Fue válido para la filosofía antigua y para la pintura moderna; explicó metafóricamente la fotografía y el cine; recorrió la ciencia ficción al menos hasta Matrix; pero en estos últimos años ha comenzado a entrar en crisis. Porque la tradicional dependencia entre la sombra y el modelo ha empezado a derivar hacia una progresiva autonomía.

La voz de Siri en español es la de Iratxe, una profesora vasca; pero cada vez será más difícil diferenciar las voces y los ecos.

En Vida 3.0. Qué significa ser humano en la era de la inteligencia artificial, uno de los máximos expertos mundiales en el problema, Max Tegmark dibuja varios escenarios de futuro.
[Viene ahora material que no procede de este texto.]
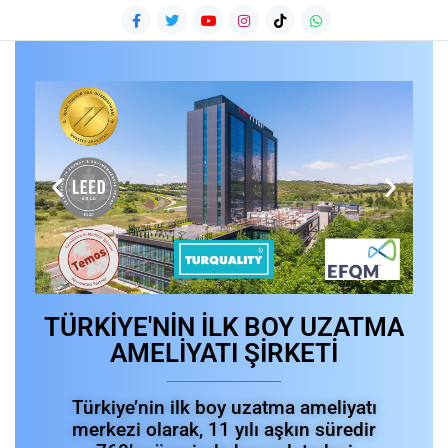
TÜRKİYE'NİN İLK BOY UZATMA
AMELİYATI ŞİRKETİ
Türkiye’nin ilk boy uzatma ameliyatı
merkezi olarak, 11 yılı aşkın süredir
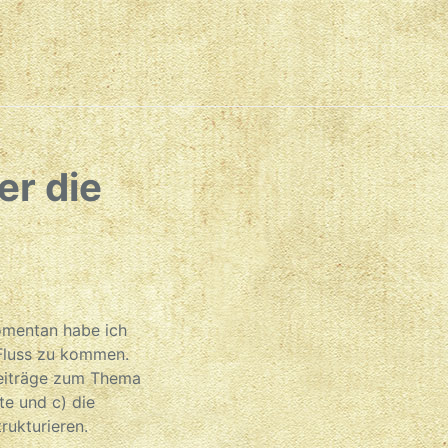
er die
omentan habe ich
 Fluss zu kommen.
Beiträge zum Thema
te und c) die
rukturieren.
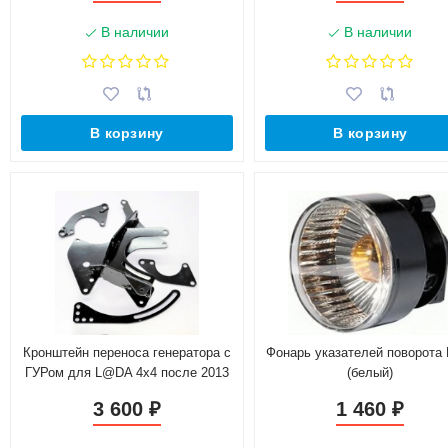
В наличии
В наличии
В корзину
В корзину
Кронштейн переноса генератора с
Фонарь указателей поворота 
ГУРом для L@DA 4х4 после 2013
(белый)
г.в.
3 600
1 460
₽
₽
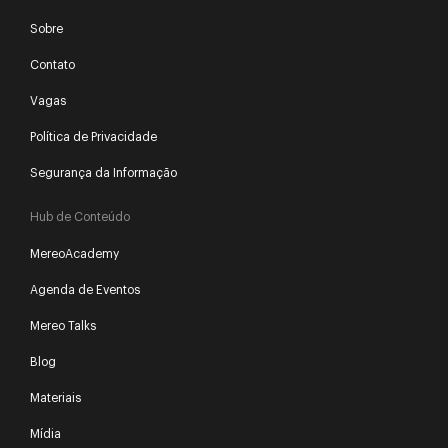
Sobre
Contato
Vagas
Política de Privacidade
Segurança da Informação
Hub de Conteúdo
MereoAcademy
Agenda de Eventos
Mereo Talks
Blog
Materiais
Mídia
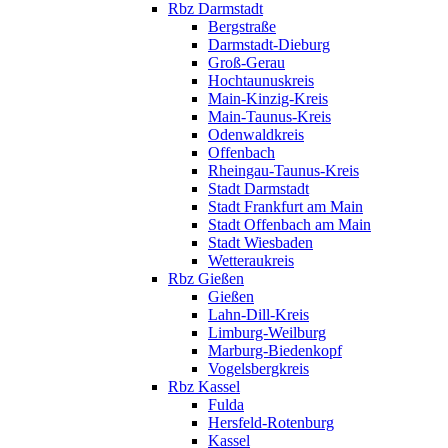
Rbz Darmstadt
Bergstraße
Darmstadt-Dieburg
Groß-Gerau
Hochtaunuskreis
Main-Kinzig-Kreis
Main-Taunus-Kreis
Odenwaldkreis
Offenbach
Rheingau-Taunus-Kreis
Stadt Darmstadt
Stadt Frankfurt am Main
Stadt Offenbach am Main
Stadt Wiesbaden
Wetteraukreis
Rbz Gießen
Gießen
Lahn-Dill-Kreis
Limburg-Weilburg
Marburg-Biedenkopf
Vogelsbergkreis
Rbz Kassel
Fulda
Hersfeld-Rotenburg
Kassel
Los dos más probables son el de la coexistencia pacífica entre humanos y unas “IA amigables” y el de la extinción de la humanidad tras ser “remplazada por la IA (escenarios de dominadores y descendientes)”.

Durante los últimos doscientos años (si partimos de Frankestein o el moderno Prometeo, de Mary Shelley) o los últimos ochenta (si la semilla está en el primer robot humanoide, Elektro), ese horizonte ha sido lejano y, sobre todo, ficticio.

Pero cuando toda la ropa que vistamos esté conectada a internet y no haya paso, latido, sudoración, pestañeo ni segundo de sueño que no sea procesado y traducido, a ver quién se atreve a llevar una camiseta que diga “Yo no soy un robot”.

Durante décadas los hemos imaginado como cuerpos ajenos, sin sospechar que ellos iban a ser nosotros, que en el siglo XXI iba a cobrar pleno sentido aquello que Arthur Rimbaud escribió en una carta de 1871: “Yo es otro”.